◆ RECORD SET:
_ _ _ _ _ _ _

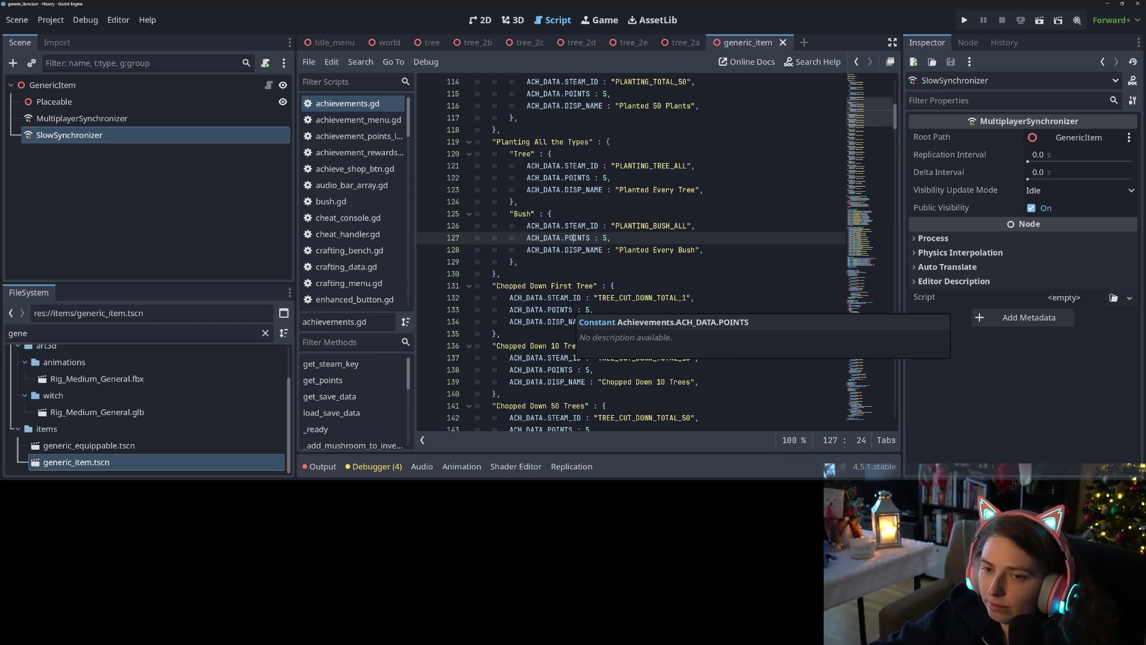
{"action": "left_click", "coordinate": [562, 297]}
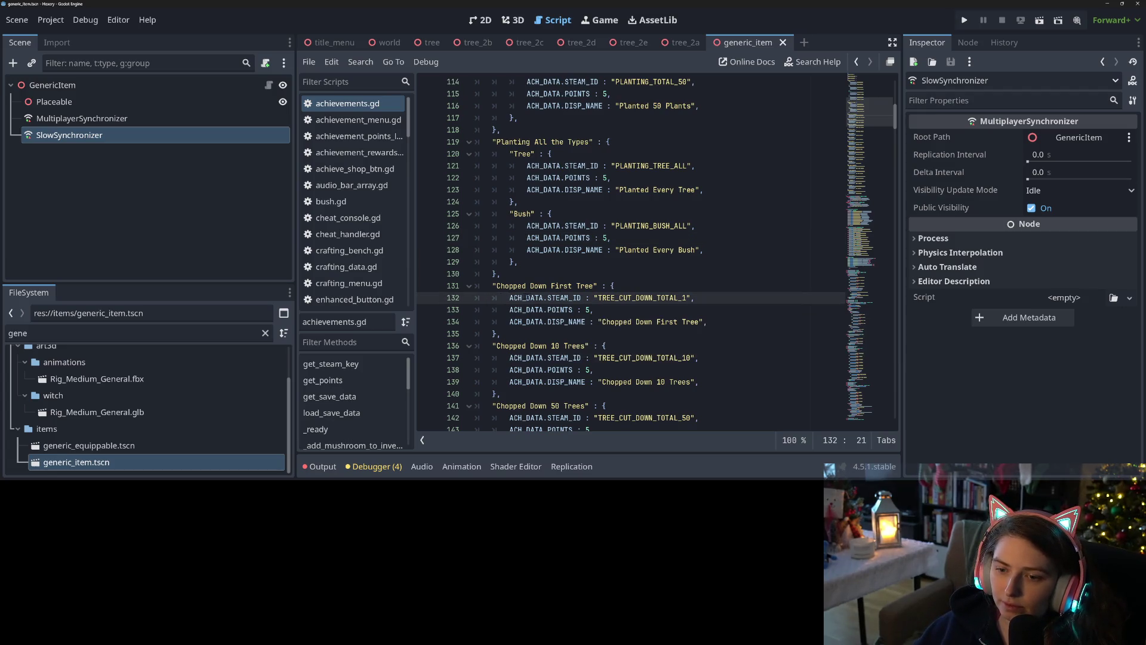
{"action": "scroll", "coordinate": [527, 298], "scroll_direction": "down", "scroll_amount": 1}
{"action": "left_click", "coordinate": [523, 273]}
{"action": "left_click", "coordinate": [521, 238]}
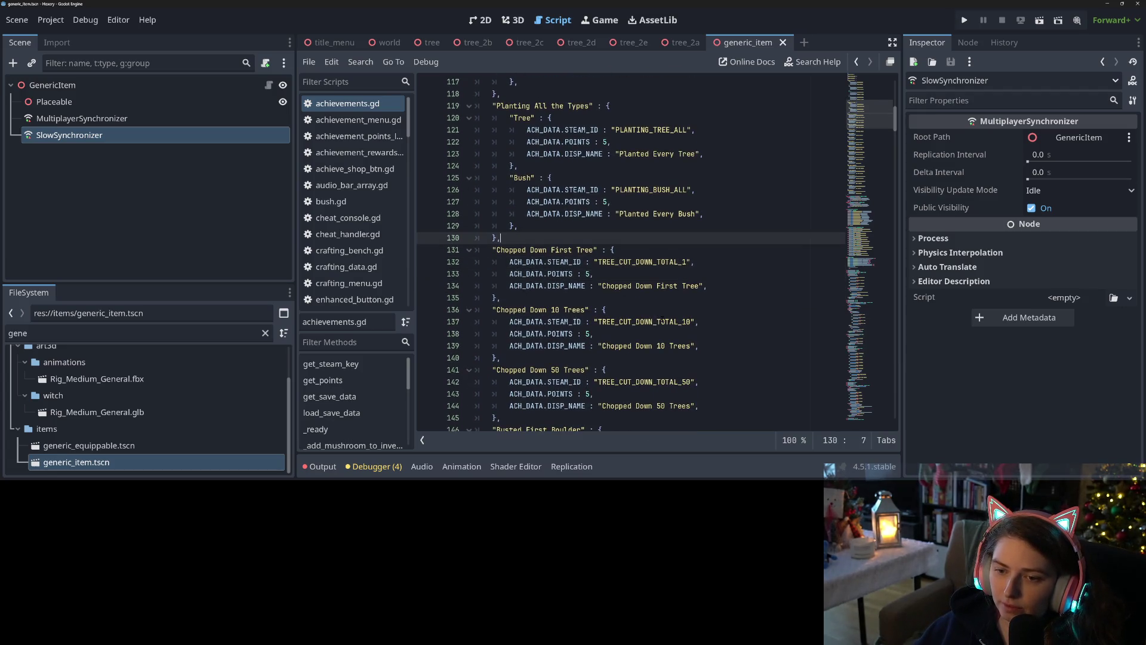
Add a "Chop Down Trees" group header and indent the three tree-chopping entries
{"action": "key", "text": "Return"}
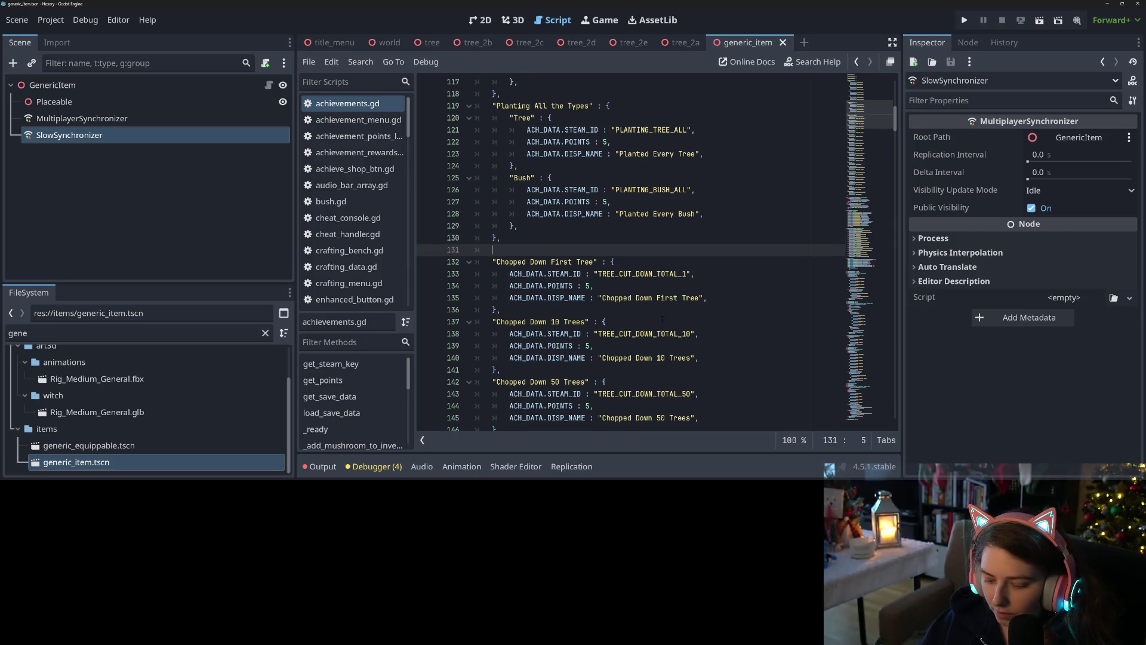
{"action": "type", "text": "\"Chop Down Trees\" : {"}
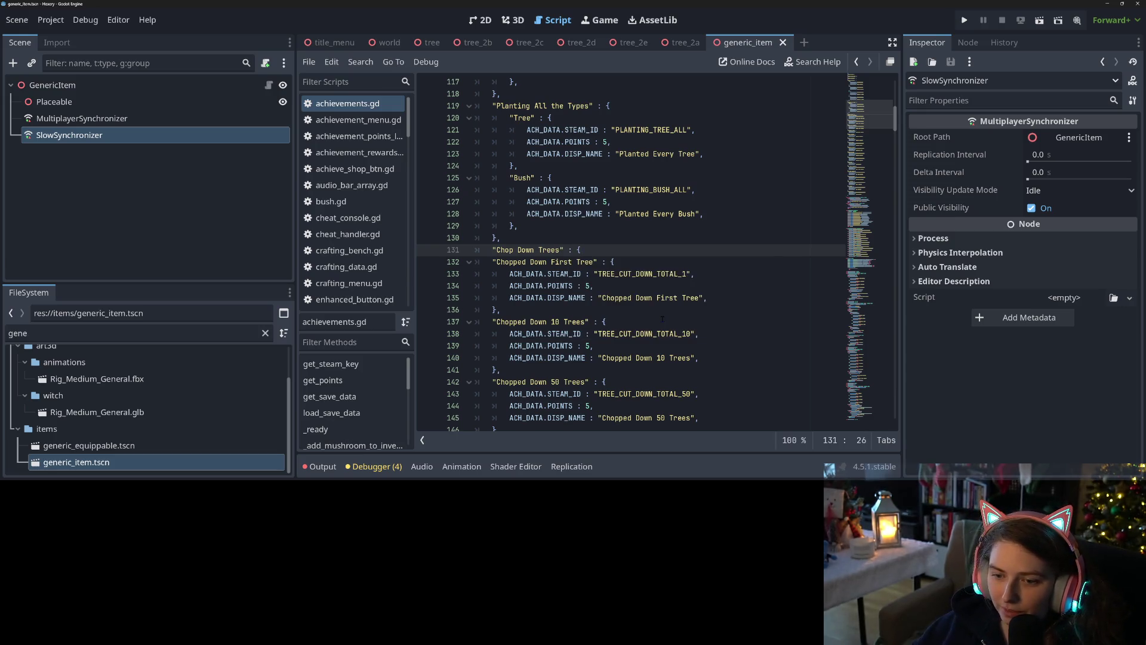
{"action": "scroll", "coordinate": [662, 319], "scroll_direction": "down", "scroll_amount": 5}
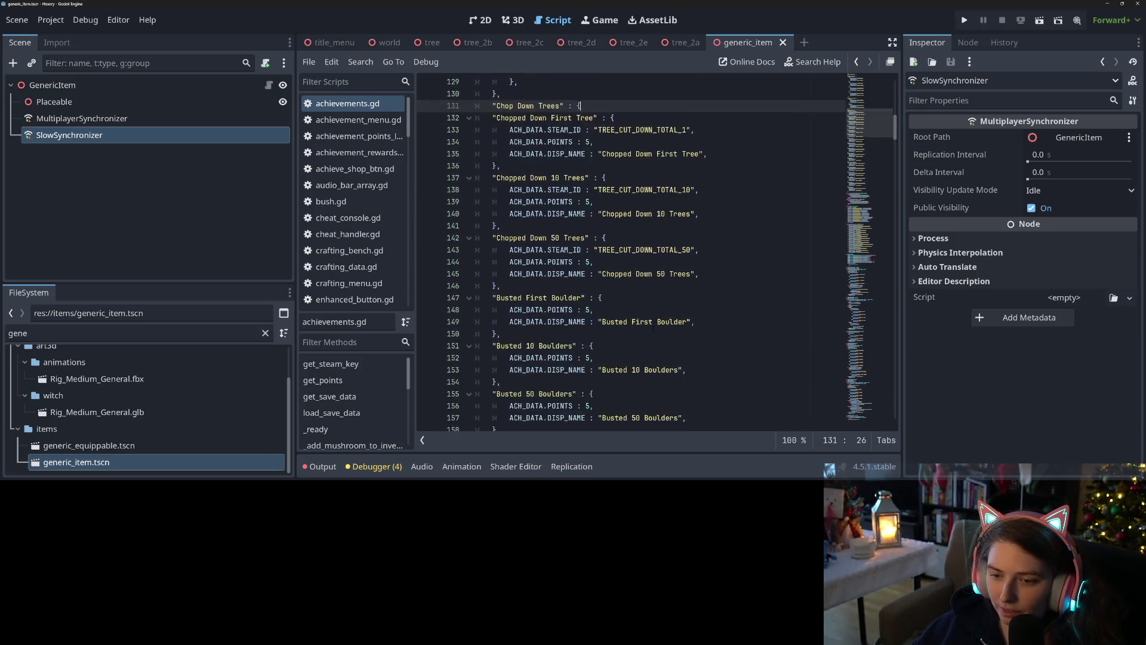
{"action": "left_click", "coordinate": [531, 260]}
{"action": "type", "text": "},"}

_ _ _ _ _ _ _

◆ TASK REQUIREMENTS: All of the data above should be quoted exactly, except for the pictures.

◆ ANSWER TO THIS EXERCISE:
{"action": "left_click", "coordinate": [562, 297]}
{"action": "scroll", "coordinate": [527, 298], "scroll_direction": "down", "scroll_amount": 1}
{"action": "left_click", "coordinate": [523, 273]}
{"action": "left_click", "coordinate": [521, 238]}
Add a "Chop Down Trees" group header and indent the three tree-chopping entries
{"action": "key", "text": "Return"}
{"action": "type", "text": "\"Chop Down Trees\" : {"}
{"action": "scroll", "coordinate": [662, 319], "scroll_direction": "down", "scroll_amount": 5}
{"action": "left_click", "coordinate": [531, 260]}
{"action": "type", "text": "},"}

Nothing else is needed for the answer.